The theme of their poetry does not see and observe life through the lens of an intellectual point of view but from their own experience.  Its tone is rather realistic, and the subjects of the stories are people’s lives. They do not invent them; they are stories, which are handed over from one person to another one. In their poetry, there are biographies of many immigrants from the past and hopes of better future.  Their work is not trying to evoke sadness or depression in their reader but reflects who they are and why they are here.

They want to invent a new language and new poetry in the new land.  They know that the most important thing in poetry for the poet is his or her language -- how a poet thinks and how the language of poetry is related to everyday language.  Their awareness of everyday life and struggles with assimilation are the inspiration of their work.  Emerson in his essay states: “The poets made all the words, and therefore language is the archives of history, and, if we must say it, a sort of tomb of the muses. For, though the origin of most of our words is forgotten, each word was at first a stroke of genius, and obtained currency, because for the moment it symbolized the world to the first speaker and to the hearer. The etymologist finds the deadest word to have been once a brilliant picture. Language is fossil poetry. As the limestone of the continent consists of infinite masses of the shells of animalcules, so language is made up of images, or tropes, which now, in their secondary use, have long ceased to remind us of their poetic origin” (The Poet by R.W. Emerson).  Emerson gives an idea of how poets should write poetry if he lives in his own country and writes in his own language.  The American poet from XIX century who was planted  roots for American poetry didn’t foresee that one day there would be poets who write about America as their own land in language they just learned.

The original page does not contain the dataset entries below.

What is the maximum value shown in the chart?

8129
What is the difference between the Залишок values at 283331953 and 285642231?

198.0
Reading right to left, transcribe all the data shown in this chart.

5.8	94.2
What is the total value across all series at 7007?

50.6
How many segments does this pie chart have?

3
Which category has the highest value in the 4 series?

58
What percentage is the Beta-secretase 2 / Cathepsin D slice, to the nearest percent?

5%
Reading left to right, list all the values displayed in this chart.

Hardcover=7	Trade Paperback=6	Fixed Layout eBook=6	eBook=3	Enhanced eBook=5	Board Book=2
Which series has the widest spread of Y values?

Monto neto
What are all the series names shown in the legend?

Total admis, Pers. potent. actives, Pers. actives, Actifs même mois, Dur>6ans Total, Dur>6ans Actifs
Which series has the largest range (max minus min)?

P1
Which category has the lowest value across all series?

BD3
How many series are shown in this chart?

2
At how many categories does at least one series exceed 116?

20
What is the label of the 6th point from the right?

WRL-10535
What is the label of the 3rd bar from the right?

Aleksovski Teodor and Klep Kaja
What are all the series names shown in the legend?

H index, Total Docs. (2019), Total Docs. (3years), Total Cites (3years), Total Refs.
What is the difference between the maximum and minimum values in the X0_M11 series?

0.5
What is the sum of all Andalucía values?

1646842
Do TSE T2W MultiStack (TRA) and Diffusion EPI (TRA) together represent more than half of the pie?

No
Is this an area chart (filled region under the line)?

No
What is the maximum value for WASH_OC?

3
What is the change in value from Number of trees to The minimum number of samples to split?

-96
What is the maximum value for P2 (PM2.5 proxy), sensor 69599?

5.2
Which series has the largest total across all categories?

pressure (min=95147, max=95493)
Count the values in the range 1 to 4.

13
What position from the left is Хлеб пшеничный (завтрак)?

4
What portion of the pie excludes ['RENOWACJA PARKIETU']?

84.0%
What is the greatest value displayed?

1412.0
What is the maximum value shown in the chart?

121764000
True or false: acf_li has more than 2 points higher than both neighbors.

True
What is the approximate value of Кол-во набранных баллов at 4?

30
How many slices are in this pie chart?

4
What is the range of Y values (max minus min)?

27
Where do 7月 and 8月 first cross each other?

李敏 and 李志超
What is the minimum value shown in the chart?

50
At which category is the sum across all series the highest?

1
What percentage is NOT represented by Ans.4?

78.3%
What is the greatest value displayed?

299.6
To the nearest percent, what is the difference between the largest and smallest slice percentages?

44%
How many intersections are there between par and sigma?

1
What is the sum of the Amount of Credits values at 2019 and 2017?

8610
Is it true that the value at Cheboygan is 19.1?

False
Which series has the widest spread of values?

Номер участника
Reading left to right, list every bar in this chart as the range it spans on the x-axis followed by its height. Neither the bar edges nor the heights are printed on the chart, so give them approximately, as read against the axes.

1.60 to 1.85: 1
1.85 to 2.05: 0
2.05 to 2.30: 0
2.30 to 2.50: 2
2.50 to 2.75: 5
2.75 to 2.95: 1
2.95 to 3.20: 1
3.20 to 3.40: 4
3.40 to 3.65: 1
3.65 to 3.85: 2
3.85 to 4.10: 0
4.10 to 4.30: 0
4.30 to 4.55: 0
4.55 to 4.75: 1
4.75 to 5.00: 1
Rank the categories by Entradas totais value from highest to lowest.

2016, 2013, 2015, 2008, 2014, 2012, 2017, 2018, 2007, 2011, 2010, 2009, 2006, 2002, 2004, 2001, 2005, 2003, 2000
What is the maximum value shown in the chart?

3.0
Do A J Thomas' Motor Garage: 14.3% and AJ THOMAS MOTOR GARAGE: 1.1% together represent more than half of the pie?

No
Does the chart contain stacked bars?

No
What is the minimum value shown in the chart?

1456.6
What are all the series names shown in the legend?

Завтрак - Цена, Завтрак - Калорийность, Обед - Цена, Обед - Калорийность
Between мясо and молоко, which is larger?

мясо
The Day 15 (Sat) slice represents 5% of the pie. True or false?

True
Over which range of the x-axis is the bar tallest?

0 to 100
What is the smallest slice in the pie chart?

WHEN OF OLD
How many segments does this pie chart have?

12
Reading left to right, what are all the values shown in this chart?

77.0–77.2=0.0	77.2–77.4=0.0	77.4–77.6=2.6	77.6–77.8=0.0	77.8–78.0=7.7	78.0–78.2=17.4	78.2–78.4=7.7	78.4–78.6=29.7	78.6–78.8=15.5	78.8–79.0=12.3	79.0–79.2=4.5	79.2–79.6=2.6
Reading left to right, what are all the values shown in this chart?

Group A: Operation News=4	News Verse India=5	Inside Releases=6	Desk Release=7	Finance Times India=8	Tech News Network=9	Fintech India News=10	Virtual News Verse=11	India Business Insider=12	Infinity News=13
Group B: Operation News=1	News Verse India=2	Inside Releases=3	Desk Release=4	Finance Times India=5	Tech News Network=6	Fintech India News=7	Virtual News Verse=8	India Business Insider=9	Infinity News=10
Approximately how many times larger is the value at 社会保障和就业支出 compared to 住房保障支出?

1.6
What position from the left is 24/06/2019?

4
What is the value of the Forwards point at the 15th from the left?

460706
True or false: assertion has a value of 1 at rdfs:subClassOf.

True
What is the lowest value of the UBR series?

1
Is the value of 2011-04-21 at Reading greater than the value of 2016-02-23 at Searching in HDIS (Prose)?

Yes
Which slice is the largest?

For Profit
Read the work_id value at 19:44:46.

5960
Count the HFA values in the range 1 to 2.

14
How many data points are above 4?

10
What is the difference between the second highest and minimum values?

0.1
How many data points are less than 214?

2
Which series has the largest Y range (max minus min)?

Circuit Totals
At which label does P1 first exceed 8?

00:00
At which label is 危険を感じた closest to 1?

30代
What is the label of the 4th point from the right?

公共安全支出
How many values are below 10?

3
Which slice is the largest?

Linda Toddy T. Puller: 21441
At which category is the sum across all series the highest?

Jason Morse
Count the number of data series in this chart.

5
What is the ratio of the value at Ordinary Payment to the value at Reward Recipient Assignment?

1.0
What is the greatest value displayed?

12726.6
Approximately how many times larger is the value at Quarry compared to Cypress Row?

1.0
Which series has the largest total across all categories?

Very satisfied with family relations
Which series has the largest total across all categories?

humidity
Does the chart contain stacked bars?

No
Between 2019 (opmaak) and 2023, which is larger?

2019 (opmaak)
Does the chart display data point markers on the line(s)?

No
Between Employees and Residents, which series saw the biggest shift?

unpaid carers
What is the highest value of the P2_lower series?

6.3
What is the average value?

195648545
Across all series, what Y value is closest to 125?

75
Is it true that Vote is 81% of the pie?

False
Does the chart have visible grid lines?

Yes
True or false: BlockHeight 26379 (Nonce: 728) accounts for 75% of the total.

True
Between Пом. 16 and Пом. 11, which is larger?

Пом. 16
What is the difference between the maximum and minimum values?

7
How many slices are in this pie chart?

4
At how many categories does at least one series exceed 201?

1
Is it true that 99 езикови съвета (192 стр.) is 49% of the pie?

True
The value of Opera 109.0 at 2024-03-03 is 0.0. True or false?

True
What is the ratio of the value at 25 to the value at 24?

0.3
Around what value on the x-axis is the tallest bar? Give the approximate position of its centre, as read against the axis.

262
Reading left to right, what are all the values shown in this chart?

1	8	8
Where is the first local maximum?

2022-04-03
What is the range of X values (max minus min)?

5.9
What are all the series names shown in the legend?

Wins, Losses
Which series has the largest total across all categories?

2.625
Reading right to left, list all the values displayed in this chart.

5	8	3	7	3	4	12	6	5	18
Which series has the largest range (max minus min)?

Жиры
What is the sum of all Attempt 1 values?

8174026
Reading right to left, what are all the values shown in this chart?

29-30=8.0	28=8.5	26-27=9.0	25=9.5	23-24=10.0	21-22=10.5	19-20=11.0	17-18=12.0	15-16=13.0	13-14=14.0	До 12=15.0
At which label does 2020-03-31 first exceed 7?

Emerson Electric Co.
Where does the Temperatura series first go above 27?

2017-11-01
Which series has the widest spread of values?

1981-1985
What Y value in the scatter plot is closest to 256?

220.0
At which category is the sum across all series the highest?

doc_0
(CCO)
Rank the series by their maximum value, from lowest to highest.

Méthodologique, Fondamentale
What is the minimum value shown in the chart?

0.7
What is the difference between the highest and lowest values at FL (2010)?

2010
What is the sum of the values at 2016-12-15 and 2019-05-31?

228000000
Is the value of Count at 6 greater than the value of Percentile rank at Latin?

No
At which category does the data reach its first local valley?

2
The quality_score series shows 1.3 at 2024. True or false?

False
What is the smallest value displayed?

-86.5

The immigrant poets try to combine their old vision of the past with a new, rapturous one by transforming their own lives. They do not abandon the present (as when surrendering to memories of Poland and other places), but rather engage and celebrate it. They accumulate knowledge every second of their being here from their surroundings in a way which recalls, not surprisingly, Homer’s Iliad or Whitman’s Leaves of Grass-though, but unlike these poets, they write of a “foreign land” in a “foreign language.”  They join their fellow immigrants in singing the chorus of Robert Johnson’s “Sweet Home Chicago,” but for them the words are not a cliché of the popular culture (as they might be for the average American), but something extraordinary and fantastic.